◆ **Goal of the exercise**: Drop the pictures and restate the rest of the listing word for word.

◆ **Supplied data**:
------------------------------------

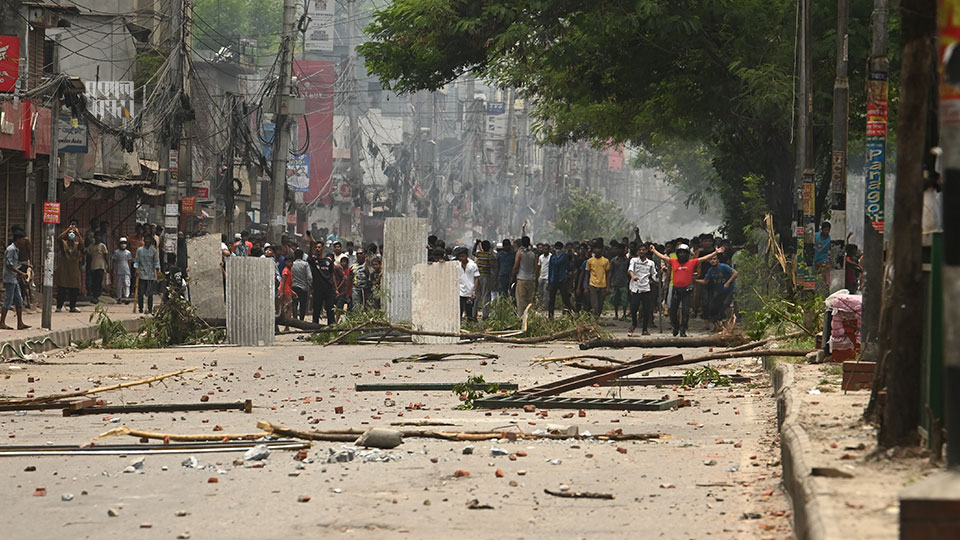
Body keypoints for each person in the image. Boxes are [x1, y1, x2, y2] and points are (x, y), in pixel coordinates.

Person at [650, 242, 724, 336]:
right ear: (677, 254)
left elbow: (704, 258)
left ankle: (683, 330)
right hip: (676, 291)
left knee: (685, 312)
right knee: (672, 312)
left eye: (684, 253)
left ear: (687, 254)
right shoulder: (673, 262)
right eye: (680, 253)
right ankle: (676, 326)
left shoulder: (691, 263)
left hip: (686, 291)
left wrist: (715, 252)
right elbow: (663, 257)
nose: (682, 255)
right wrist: (654, 250)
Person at [698, 255, 737, 330]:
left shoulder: (724, 267)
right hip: (719, 292)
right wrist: (695, 280)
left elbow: (735, 273)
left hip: (729, 290)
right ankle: (718, 325)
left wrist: (728, 282)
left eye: (714, 259)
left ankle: (730, 324)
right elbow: (705, 281)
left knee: (726, 305)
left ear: (718, 260)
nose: (713, 261)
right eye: (711, 260)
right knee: (713, 308)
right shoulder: (711, 270)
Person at [1, 230, 31, 329]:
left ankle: (20, 323)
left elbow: (14, 264)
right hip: (10, 278)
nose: (24, 241)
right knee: (8, 300)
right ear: (18, 239)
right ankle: (2, 322)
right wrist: (21, 273)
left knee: (19, 300)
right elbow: (9, 265)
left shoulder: (16, 249)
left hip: (14, 278)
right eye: (23, 239)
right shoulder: (11, 249)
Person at [627, 243, 658, 336]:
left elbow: (653, 275)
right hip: (636, 288)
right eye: (640, 250)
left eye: (643, 250)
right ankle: (634, 324)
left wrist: (658, 276)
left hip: (646, 288)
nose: (641, 251)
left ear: (646, 251)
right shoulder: (634, 260)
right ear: (637, 251)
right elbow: (630, 270)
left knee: (647, 309)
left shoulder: (650, 263)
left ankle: (644, 329)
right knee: (633, 308)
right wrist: (634, 276)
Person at [55, 224, 84, 313]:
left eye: (73, 234)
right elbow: (59, 238)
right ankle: (59, 306)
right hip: (64, 269)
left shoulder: (77, 245)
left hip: (74, 270)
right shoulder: (64, 244)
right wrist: (68, 230)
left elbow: (82, 244)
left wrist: (78, 233)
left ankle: (72, 307)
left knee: (74, 290)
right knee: (62, 289)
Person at [546, 241, 575, 320]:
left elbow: (560, 264)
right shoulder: (553, 257)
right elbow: (550, 269)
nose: (557, 250)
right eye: (557, 248)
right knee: (551, 299)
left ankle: (572, 313)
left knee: (565, 298)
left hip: (562, 280)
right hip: (553, 280)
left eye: (559, 248)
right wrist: (549, 281)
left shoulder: (564, 256)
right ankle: (550, 316)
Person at [134, 235, 161, 314]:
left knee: (150, 294)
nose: (147, 241)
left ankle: (149, 308)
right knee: (140, 293)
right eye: (146, 239)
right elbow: (137, 261)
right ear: (144, 240)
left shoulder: (153, 251)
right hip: (142, 275)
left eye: (149, 239)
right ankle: (141, 308)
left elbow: (156, 262)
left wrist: (157, 273)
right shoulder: (139, 250)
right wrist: (136, 270)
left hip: (150, 275)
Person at [309, 244, 336, 325]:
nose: (317, 249)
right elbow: (310, 256)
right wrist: (311, 246)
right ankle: (315, 327)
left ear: (322, 249)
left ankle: (331, 327)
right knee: (316, 309)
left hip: (328, 288)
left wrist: (335, 288)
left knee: (330, 309)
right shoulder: (313, 260)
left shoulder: (328, 261)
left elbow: (332, 275)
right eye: (316, 247)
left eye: (319, 247)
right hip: (318, 289)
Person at [512, 236, 537, 316]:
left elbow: (516, 266)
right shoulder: (533, 254)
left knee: (521, 300)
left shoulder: (519, 254)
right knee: (529, 300)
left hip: (521, 279)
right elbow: (536, 268)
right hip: (530, 279)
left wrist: (512, 276)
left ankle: (521, 317)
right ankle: (529, 317)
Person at [473, 240, 497, 319]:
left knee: (477, 296)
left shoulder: (479, 254)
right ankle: (485, 315)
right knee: (486, 295)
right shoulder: (490, 255)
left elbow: (473, 252)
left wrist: (476, 244)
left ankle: (473, 314)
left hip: (478, 277)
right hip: (486, 276)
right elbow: (493, 265)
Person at [457, 248, 480, 321]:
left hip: (469, 291)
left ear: (467, 256)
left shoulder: (473, 265)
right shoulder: (457, 264)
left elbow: (476, 278)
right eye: (460, 256)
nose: (462, 258)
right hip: (459, 291)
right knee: (459, 310)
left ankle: (470, 325)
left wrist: (474, 291)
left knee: (469, 310)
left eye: (463, 256)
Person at [609, 244, 630, 320]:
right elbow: (611, 272)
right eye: (618, 249)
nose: (619, 251)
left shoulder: (627, 260)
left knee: (624, 299)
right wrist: (609, 283)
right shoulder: (613, 261)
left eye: (621, 249)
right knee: (615, 299)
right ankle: (616, 314)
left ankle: (624, 314)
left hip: (624, 282)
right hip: (615, 282)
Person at [85, 235, 109, 303]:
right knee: (93, 282)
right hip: (93, 266)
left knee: (98, 281)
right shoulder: (91, 246)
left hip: (100, 266)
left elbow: (105, 256)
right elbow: (87, 253)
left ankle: (97, 295)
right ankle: (94, 295)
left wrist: (107, 265)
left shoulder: (102, 246)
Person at [291, 248, 311, 320]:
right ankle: (301, 319)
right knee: (303, 304)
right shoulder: (305, 264)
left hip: (293, 286)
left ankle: (295, 318)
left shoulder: (292, 264)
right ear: (302, 255)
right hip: (303, 287)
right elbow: (309, 277)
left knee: (294, 304)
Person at [111, 237, 132, 303]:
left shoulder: (128, 253)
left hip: (126, 271)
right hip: (119, 271)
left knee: (127, 284)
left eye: (124, 243)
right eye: (122, 243)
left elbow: (129, 262)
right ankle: (119, 297)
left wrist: (130, 271)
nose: (123, 244)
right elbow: (114, 261)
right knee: (119, 285)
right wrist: (113, 270)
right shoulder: (116, 252)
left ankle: (126, 297)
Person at [278, 257, 296, 328]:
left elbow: (287, 284)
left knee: (286, 308)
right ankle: (287, 326)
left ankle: (286, 325)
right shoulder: (286, 271)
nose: (291, 263)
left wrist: (292, 292)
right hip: (285, 291)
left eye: (292, 262)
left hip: (287, 290)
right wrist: (282, 292)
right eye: (289, 262)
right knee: (288, 309)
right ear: (285, 262)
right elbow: (283, 282)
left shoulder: (289, 270)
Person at [536, 244, 551, 309]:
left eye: (546, 249)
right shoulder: (541, 257)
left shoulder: (551, 257)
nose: (545, 250)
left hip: (547, 277)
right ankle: (540, 304)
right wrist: (536, 275)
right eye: (544, 249)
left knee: (546, 292)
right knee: (540, 291)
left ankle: (545, 306)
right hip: (541, 276)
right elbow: (539, 266)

------------------------------------

◆ **Output of the exercise**:
Body keypoints for each person in the image. Boxes are [x1, y1, x2, y2] and points are (x, y), in pixel coordinates.

Person at [650, 242, 724, 336]:
right ear: (677, 254)
left elbow: (704, 258)
left ankle: (683, 330)
right hip: (676, 291)
left knee: (685, 312)
right knee: (672, 312)
left eye: (684, 253)
left ear: (687, 254)
right shoulder: (673, 262)
right eye: (680, 253)
right ankle: (676, 326)
left shoulder: (691, 263)
left hip: (686, 291)
left wrist: (715, 252)
right elbow: (663, 257)
nose: (682, 255)
right wrist: (654, 250)
Person at [698, 255, 737, 330]:
left shoulder: (724, 267)
right hip: (719, 292)
right wrist: (695, 280)
left elbow: (735, 273)
left hip: (729, 290)
right ankle: (718, 325)
left wrist: (728, 282)
left eye: (714, 259)
left ankle: (730, 324)
right elbow: (705, 281)
left knee: (726, 305)
left ear: (718, 260)
nose: (713, 261)
right eye: (711, 260)
right knee: (713, 308)
right shoulder: (711, 270)
Person at [1, 230, 31, 329]:
left ankle: (20, 323)
left elbow: (14, 264)
right hip: (10, 278)
nose: (24, 241)
right knee: (8, 300)
right ear: (18, 239)
right ankle: (2, 322)
right wrist: (21, 273)
left knee: (19, 300)
right elbow: (9, 265)
left shoulder: (16, 249)
left hip: (14, 278)
right eye: (23, 239)
right shoulder: (11, 249)
Person at [627, 243, 658, 336]:
left elbow: (653, 275)
right hip: (636, 288)
right eye: (640, 250)
left eye: (643, 250)
right ankle: (634, 324)
left wrist: (658, 276)
left hip: (646, 288)
nose: (641, 251)
left ear: (646, 251)
right shoulder: (634, 260)
right ear: (637, 251)
right elbow: (630, 270)
left knee: (647, 309)
left shoulder: (650, 263)
left ankle: (644, 329)
right knee: (633, 308)
right wrist: (634, 276)
Person at [55, 224, 84, 313]:
left eye: (73, 234)
right elbow: (59, 238)
right ankle: (59, 306)
right hip: (64, 269)
left shoulder: (77, 245)
left hip: (74, 270)
right shoulder: (64, 244)
right wrist: (68, 230)
left elbow: (82, 244)
left wrist: (78, 233)
left ankle: (72, 307)
left knee: (74, 290)
right knee: (62, 289)
Person at [546, 241, 575, 320]:
left elbow: (560, 264)
right shoulder: (553, 257)
right elbow: (550, 269)
nose: (557, 250)
right eye: (557, 248)
right knee: (551, 299)
left ankle: (572, 313)
left knee: (565, 298)
left hip: (562, 280)
right hip: (553, 280)
left eye: (559, 248)
right wrist: (549, 281)
left shoulder: (564, 256)
right ankle: (550, 316)
Person at [134, 235, 161, 314]:
left knee: (150, 294)
nose: (147, 241)
left ankle: (149, 308)
right knee: (140, 293)
right eye: (146, 239)
right elbow: (137, 261)
right ear: (144, 240)
left shoulder: (153, 251)
right hip: (142, 275)
left eye: (149, 239)
right ankle: (141, 308)
left elbow: (156, 262)
left wrist: (157, 273)
right shoulder: (139, 250)
right wrist: (136, 270)
left hip: (150, 275)
Person at [309, 244, 336, 325]:
nose: (317, 249)
right elbow: (310, 256)
right wrist: (311, 246)
right ankle: (315, 327)
left ear: (322, 249)
left ankle: (331, 327)
right knee: (316, 309)
left hip: (328, 288)
left wrist: (335, 288)
left knee: (330, 309)
right shoulder: (313, 260)
left shoulder: (328, 261)
left elbow: (332, 275)
right eye: (316, 247)
left eye: (319, 247)
right hip: (318, 289)
Person at [512, 236, 537, 316]:
left elbow: (516, 266)
right shoulder: (533, 254)
left knee: (521, 300)
left shoulder: (519, 254)
right knee: (529, 300)
left hip: (521, 279)
right elbow: (536, 268)
right hip: (530, 279)
left wrist: (512, 276)
left ankle: (521, 317)
right ankle: (529, 317)
Person at [473, 240, 497, 319]:
left knee: (477, 296)
left shoulder: (479, 254)
right ankle: (485, 315)
right knee: (486, 295)
right shoulder: (490, 255)
left elbow: (473, 252)
left wrist: (476, 244)
left ankle: (473, 314)
left hip: (478, 277)
right hip: (486, 276)
right elbow: (493, 265)
Person at [457, 248, 480, 321]:
left hip: (469, 291)
left ear: (467, 256)
left shoulder: (473, 265)
right shoulder: (457, 264)
left elbow: (476, 278)
right eye: (460, 256)
nose: (462, 258)
right hip: (459, 291)
right knee: (459, 310)
left ankle: (470, 325)
left wrist: (474, 291)
left knee: (469, 310)
left eye: (463, 256)
Person at [609, 244, 630, 320]:
right elbow: (611, 272)
right eye: (618, 249)
nose: (619, 251)
left shoulder: (627, 260)
left knee: (624, 299)
right wrist: (609, 283)
right shoulder: (613, 261)
left eye: (621, 249)
right knee: (615, 299)
right ankle: (616, 314)
left ankle: (624, 314)
left hip: (624, 282)
right hip: (615, 282)
Person at [85, 235, 109, 303]:
right knee: (93, 282)
right hip: (93, 266)
left knee: (98, 281)
right shoulder: (91, 246)
left hip: (100, 266)
left elbow: (105, 256)
right elbow: (87, 253)
left ankle: (97, 295)
right ankle: (94, 295)
left wrist: (107, 265)
left shoulder: (102, 246)
Person at [291, 248, 311, 320]:
right ankle: (301, 319)
right knee: (303, 304)
right shoulder: (305, 264)
left hip: (293, 286)
left ankle: (295, 318)
left shoulder: (292, 264)
right ear: (302, 255)
right hip: (303, 287)
right elbow: (309, 277)
left knee: (294, 304)
Person at [111, 237, 132, 303]:
left shoulder: (128, 253)
left hip: (126, 271)
right hip: (119, 271)
left knee: (127, 284)
left eye: (124, 243)
right eye: (122, 243)
left elbow: (129, 262)
right ankle: (119, 297)
left wrist: (130, 271)
nose: (123, 244)
right elbow: (114, 261)
right knee: (119, 285)
right wrist: (113, 270)
right shoulder: (116, 252)
left ankle: (126, 297)
Person at [278, 257, 296, 328]:
left elbow: (287, 284)
left knee: (286, 308)
right ankle: (287, 326)
left ankle: (286, 325)
right shoulder: (286, 271)
nose: (291, 263)
left wrist: (292, 292)
right hip: (285, 291)
left eye: (292, 262)
left hip: (287, 290)
right wrist: (282, 292)
right eye: (289, 262)
right knee: (288, 309)
right ear: (285, 262)
right elbow: (283, 282)
left shoulder: (289, 270)
Person at [536, 244, 551, 309]:
left eye: (546, 249)
right shoulder: (541, 257)
left shoulder: (551, 257)
nose: (545, 250)
left hip: (547, 277)
right ankle: (540, 304)
right wrist: (536, 275)
right eye: (544, 249)
left knee: (546, 292)
right knee: (540, 291)
left ankle: (545, 306)
right hip: (541, 276)
right elbow: (539, 266)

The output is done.